A group of volunteers worked long hours helping Durrett and Reid gather and clean the records that had been stored in the basement, the attic and closets at the historic courthouse.

“In looking back at the history of the courthouse, it had dirt roads and all of those windows were open in the summertime, so the dust would get on the records,” Reid said. “In the winter, they used coal to heat, so there was soot. The records stored in the attic were affected by the pigeons that got into the tower and then the attic. We cleaned dirt, soot and pigeon poop off many records.”

The county’s archives opened to the public in 1982 in the basement of the old post office, which was being used by the county for departmental offices.

“Those volunteers were so very good, we were able to make progress that has resulted in our history preservation being in excellent shape today,” Reid said.

It took about 25 years for Reid to accomplish all of the goals of cleaning, unfolding and placing the marriage records, last will and testaments and court cases into acid free folders and into acid free boxes. They all needed to be properly indexed. 

For about 10 of those years, Reid said the archives existed without funding, but the commission saw the need for Robertson County to preserve the records in an organized location and began support the office and employees in the early 1990s.

In April of 2000, the archives moved from the old post office, which is now the county museum, into the current office located at 504 S. Willow Street in Springfield.

“We are in excellent shape today,” Reid said. “We have had numerous visits from other archivists, not only in Tennessee, but visitors from other states also have come to see the organization of this archives office.”

J. Mark Lowe, professional genealogist and member of the county records committee, said Reid’s effort and the work of many others have paid off.

“We now have access to virtually all of our county’s records through the efforts of our county commission, archives staff, volunteers and Yolanda’s efforts,” Lowe said.

“No county has gone as far as we have in putting the archives together with its full staff,” Bradley said. “This county has a great history and fortunately, we have a community that wants to embrace it.
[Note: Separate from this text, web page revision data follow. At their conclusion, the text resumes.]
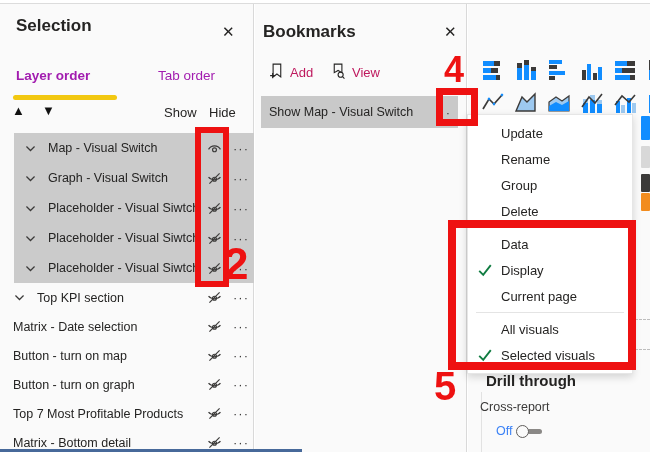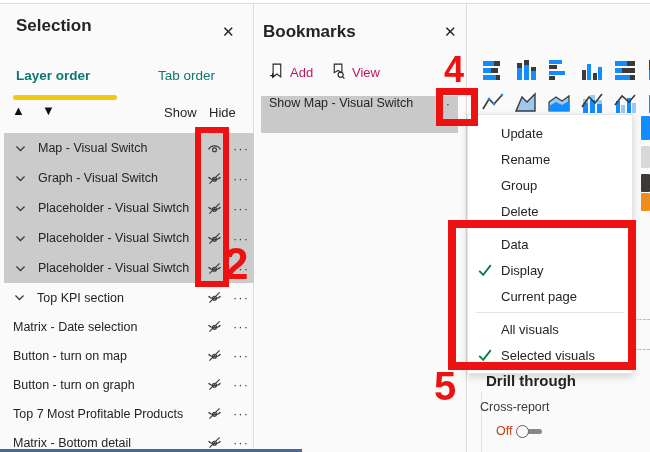"Layer order" .tab { color: #0f766e -> #a21caf }
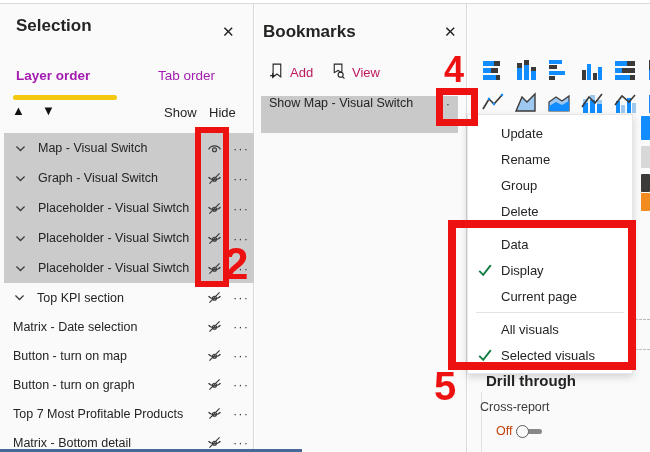"Show Map - Visual Switch" #bm-row { align-items: none -> center; height: 37px -> 32px }
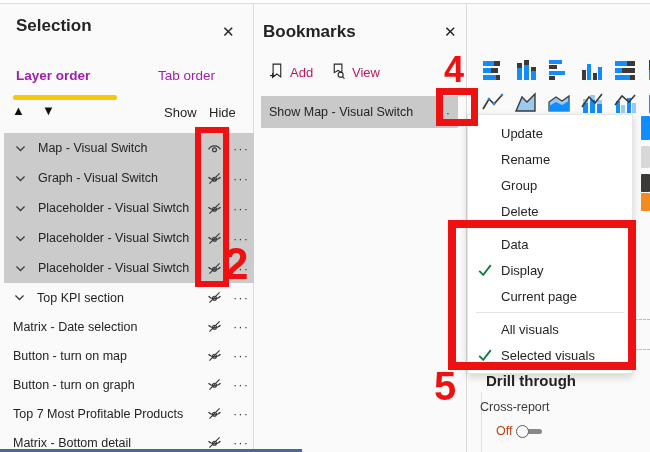"Map - Visual Switch" .layer-row.selected { margin-left: 4px -> 14px }
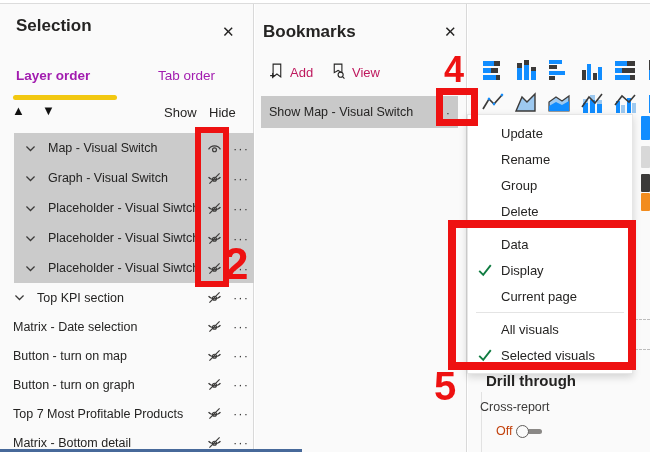"Off" #off-row { color: #c2410c -> #3b82f6 }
Yolanda has been the key catalyst to getting that done.”

The archives office is launching a Robertson County Archives website that includes the indexes that Reid and others have created over the past 37 1/2 years.

“It’s all of the records, including marriage records, court cases and meeting and court minutes, just a tremendous amount of records that have been filed and indexed,” Reid said. “A company has been digitizing our documents and once that is completed, it will be live.”

Reid anticipates the website being launched within a couple of months.

Working with the public and finding the answer to a question they have, whether its family history or help in dating an old historic home they just bought, are the things that Reid said she’ll miss most once she retires.

Reid said she will continue to work at the archives’ office on a part-time basis on Fridays.

Yolanda and Joseph Reid, both Robertson County natives, have been married for 47 years. They have three daughters and five grandchildren.

She and Joseph plan to continue their hobby of woodworking. She wants to make available her home telephone number for people looking for guidance or historical information. She requests inquiries to leave a message at 615-379-1237.

There are currently one part-time and three full-time employees at the Robertson County Archives.

Jailyn Grogan, who has worked at the archives’ office for nearly three years, will become the archives director in September.